Title insurance policies are designed to protect buyers and lenders in real estate transactions by ensuring that sellers have legal title to properties being sold. Title insurance is required in virtually all real estate transactions, the announcement noted.
While the title insurance business is regulated by the insurance department, there are currently no licensing requirements for individuals selling the insurance, according to the department.
Unlike life or property and casualty insurance agents who are required to have specific professional qualifications and whose licenses may be revoked for criminal activities, there are no such requirements for individuals selling title insurance, the agency said.
The department said it has urged the Legislature to approve legislation that would require licensing of title insurance agents.
Title insurance agents, said Mr.

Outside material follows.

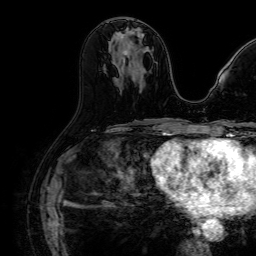
Breast MRI (dynamic contrast-enhanced), one axial slice. Position 37 of 64 along the scan axis. Cropped to one breast. Dynamic contrast-enhanced series, time point 2 of 7 at this slice position (early post-contrast). 1.5 T. TE 2.6 ms, TR 5.2 ms. 256 × 256 image matrix, field of view 230 × 230 mm. Female patient.
Outlined on this slice (semi-automatically segmented with operator editing):
- enhancing-tissue mask used for the functional tumour volume (all voxels passing the contrast-enhancement thresholds inside the analysis volume; usually the tumour): bounding box (x1, y1, x2, y2) in pixels: (122, 28, 135, 62)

Wrynn, "in addition to providing title insurance, hold large sums of money including mortgage recording fees, real estate taxes, and other fees related to commercial and residential real estate transactions.
"The lure of these funds, combined with the downturn in the economy, appears to be fueling an increase in title insurance related crimes."
The new unit is organized within the New York State Insurance Department's Frauds Bureau and headed by Deputy Chief Investigator Harry Jackson. The Mortgage and Title Unit will focus on investigating complaints of alleged fraud involving title insurance transactions, it was explained.
The insurance department said its investigators have joined other law enforcement agencies, including the FBI and U.S. attorneys, in investigations that have led to the recent arrests of the presidents of two title insurance companies.
In May, the department said Brian H. Madden, the president of one of the largest independently owned title insurance agents in New York State, was arrested for allegedly misappropriating more than $5 million in real estate transaction fees that were collected from property sellers and buyers and that were supposed to be paid to municipalities.
In July, Jonathan Boxman was arrested for allegedly defrauding title insurance clients of more than $1.7 million.
Another case, said the department, involved Aaron Dare, who pleaded guilty in April to grand larceny after being charged in a 59-count indictment. Mr. Dare was accused of defrauding Albany area home sellers, buyers and banks by carrying out schemes that included obtaining multiple mortgages on single properties.
Mr. Wrynn warned consumers to be wary of schemes involving title fraud used by so-called mortgage rescue companies.
He said that spurred by the downturn in the economy, companies have sprung up offering a variety of schemes promising to help consumers who fall behind in mortgage payments, and these groups have targeted financially troubled homeowners, low income people and others, including legitimate title insurance companies.
The schemes have included such tactics as the use of "straw buyers" to purchase properties using false loan applications; the use of significantly inflated property values to obtain mortgages; and the enticement of financially troubled homeowners to sell their homes in exchange for fraudulent lease-back arrangements, he said.
New York consumers suspecting fraud in connection with real estate transactions were urged to contact local law enforcement authorities or the insurance department by calling 1-888-FRAUDNY.